FIG. 15 is a schematic configuration diagram showing a semiconductor device as a premise of the present invention.

FIG. 16 is an explanatory diagram showing transition of a power supply potential in a semiconductor device which is a premise of the present invention.

FIG. 17 is an explanatory diagram showing transition of an output potential of a flip-flop circuit in a semiconductor device which is a premise of the present invention.

[Explanation of symbols]

 Reference Signs List 1 DRAM macro 2, 3 Logic circuit 4-7 Flip-flop circuit 8 LSI pin 9 Reset signal generation circuit 11 DRAM array 12 Main amplifier 13 Write amplifier 14 Row decoder 15 Column decoder 16 Control circuit 17 DFT circuit 18 Maxell decoder 19 Clock generator 20 Power generators 21 to 23 Flip-flop circuits L1, L2 Logic gate circuits G1 NAND gate G2 Inverter G11, G12 NAND gate G13 to G15 Pass gate G16 NOR gate G17 NAND gate G18 to G30 Inverter FF1 to FFn Flip-flop circuit G41 AND gate D51 Diode R51 Resistance G51 Inverter

──────────────────────────────────────────────────続 き Continued on the front page (51) Int.Cl. ⁷ Identification symbol FI Theme coat ゛ (Reference) // H03K 3/037 H03K 3/037 A (72) Inventor Hiroshi Akasaki 5-chome, Josuihoncho, Kodaira-shi, Tokyo 22-1 Inside Hitachi Ultra SII Systems Co., Ltd. (72) Inventor Shuichi Miyaoka 3-16-16 Shinmachi, Ome-shi, Tokyo 3 Inside Hitachi Device Co., Ltd. Device Development Center (72) Inventor Nakayama Michiaki 3-16-6 Shinmachi, Ome-shi, Tokyo Inside the Device Development Center, Hitachi, Ltd. (72) Inventor Shoji Kume 1-Horiyamashita, Hadano-shi, Kanagawa Prefecture F-term in the Enterprise Server Division of Hitachi Ltd. 5B048 AA20 CC18 DD08 5J032 AA02 AB02 AC14 5J043 AA13 EE01 HH02 JJ03 KK02 5J055 AX57 AX66 BX42 CX27 DX27 EX03 EY12 EZ07 EZ25 EZ29 EZ32 FX13 FX17 GX00 GX01 GX08 5L106 AA01 DD08 EE03 FF08

Claims (5)

[Claims] 1. A semiconductor device in which a logic circuit and a storage circuit are mixedly mounted, wherein a flip-flop circuit with a reset function having a reset signal input terminal is provided in an input stage and an output stage of the storage circuit, A semiconductor device wherein the reset signal is controlled at the time of turning on to fix the output of the flip-flop circuit with a reset function. 2. The semiconductor device according to claim 1, wherein the flip-flop circuit with a reset function has an input / output terminal for diagnostic data, and further has a diagnostic function by a scan method.

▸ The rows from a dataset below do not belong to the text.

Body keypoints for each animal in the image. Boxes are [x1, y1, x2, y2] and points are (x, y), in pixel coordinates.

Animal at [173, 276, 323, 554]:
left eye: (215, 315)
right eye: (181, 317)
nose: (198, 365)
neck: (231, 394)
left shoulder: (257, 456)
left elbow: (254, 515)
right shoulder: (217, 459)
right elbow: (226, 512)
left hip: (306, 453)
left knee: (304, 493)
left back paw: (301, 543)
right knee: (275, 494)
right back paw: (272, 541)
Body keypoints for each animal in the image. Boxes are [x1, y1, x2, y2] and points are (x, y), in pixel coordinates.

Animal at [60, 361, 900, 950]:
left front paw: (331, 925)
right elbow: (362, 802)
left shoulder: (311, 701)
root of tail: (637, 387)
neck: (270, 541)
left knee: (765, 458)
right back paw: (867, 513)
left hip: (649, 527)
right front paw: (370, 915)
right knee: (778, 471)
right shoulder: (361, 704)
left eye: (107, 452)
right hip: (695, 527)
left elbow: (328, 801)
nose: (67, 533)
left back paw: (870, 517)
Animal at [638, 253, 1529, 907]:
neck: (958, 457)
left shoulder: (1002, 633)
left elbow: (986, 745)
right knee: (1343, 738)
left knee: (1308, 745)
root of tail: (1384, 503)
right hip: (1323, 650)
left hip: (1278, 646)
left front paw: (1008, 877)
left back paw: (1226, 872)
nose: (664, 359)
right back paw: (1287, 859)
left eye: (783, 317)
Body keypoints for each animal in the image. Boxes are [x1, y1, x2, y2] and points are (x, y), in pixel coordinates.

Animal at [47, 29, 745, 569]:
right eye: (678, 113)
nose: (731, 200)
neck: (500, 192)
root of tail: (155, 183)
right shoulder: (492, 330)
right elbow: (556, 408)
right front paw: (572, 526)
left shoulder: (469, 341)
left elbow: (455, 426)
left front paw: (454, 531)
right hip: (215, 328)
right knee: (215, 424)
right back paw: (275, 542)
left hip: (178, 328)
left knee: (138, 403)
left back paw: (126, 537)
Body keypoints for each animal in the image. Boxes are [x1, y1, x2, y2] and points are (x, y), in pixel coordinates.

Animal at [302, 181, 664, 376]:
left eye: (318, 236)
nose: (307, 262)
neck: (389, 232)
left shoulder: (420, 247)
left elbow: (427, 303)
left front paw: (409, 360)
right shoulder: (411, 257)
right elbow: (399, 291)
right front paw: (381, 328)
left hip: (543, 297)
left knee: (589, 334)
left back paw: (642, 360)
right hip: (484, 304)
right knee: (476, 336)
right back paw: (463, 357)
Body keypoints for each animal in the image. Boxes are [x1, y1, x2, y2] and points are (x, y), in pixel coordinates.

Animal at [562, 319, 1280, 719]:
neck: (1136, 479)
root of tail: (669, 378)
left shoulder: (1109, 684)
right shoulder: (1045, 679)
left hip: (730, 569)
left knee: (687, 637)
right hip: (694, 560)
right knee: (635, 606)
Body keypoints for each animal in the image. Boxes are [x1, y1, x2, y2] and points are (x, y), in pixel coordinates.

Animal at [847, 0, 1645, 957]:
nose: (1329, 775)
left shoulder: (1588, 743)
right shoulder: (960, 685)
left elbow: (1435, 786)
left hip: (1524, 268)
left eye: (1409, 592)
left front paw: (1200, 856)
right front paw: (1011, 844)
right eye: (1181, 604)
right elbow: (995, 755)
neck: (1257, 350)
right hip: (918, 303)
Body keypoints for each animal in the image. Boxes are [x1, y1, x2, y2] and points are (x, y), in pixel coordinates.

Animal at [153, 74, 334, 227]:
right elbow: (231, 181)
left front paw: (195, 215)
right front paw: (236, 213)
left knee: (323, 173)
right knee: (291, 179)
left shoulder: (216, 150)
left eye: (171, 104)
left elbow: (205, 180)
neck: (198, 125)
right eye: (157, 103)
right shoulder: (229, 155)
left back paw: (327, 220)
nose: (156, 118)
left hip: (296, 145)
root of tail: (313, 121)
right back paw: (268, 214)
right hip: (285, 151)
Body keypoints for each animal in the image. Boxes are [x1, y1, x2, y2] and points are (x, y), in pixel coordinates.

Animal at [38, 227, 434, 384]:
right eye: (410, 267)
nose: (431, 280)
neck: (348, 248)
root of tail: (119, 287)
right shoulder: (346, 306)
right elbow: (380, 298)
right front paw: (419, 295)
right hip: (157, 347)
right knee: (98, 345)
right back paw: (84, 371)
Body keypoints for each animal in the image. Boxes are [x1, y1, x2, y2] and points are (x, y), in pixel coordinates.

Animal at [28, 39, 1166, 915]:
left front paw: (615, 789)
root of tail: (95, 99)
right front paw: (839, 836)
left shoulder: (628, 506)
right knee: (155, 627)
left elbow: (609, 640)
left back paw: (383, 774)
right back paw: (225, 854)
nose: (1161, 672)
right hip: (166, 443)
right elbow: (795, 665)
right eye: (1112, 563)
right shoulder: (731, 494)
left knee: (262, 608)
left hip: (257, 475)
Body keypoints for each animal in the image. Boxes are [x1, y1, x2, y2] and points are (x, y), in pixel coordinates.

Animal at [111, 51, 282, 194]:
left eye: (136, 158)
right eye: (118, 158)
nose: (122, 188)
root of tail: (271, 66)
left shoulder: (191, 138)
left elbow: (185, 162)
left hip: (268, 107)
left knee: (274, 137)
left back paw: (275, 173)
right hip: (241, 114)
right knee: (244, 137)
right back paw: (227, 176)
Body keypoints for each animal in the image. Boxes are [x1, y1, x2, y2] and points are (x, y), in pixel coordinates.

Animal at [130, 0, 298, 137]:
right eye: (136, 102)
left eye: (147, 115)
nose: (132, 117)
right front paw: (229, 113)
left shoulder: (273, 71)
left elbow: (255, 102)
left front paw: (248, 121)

Semiconductor device. 3. The semiconductor device according to claim 1, wherein the reset signal is supplied from outside. 4. The semiconductor device according to claim 1, wherein said reset signal is a plurality of flip-flop circuits whose data input terminals are open, and a logical product gate for performing a logical product operation on outputs of said plurality of flip-flop circuits. A semiconductor device, which is generated as an output signal of a signal generation circuit having a circuit. 5. The semiconductor device according to claim 1, wherein the reset signal is connected to a diode and a resistor connected in series between a power supply potential and a ground potential, and to a connection node between the diode and the resistor. A semiconductor device which is generated as an output signal of a signal generation circuit having an inverter.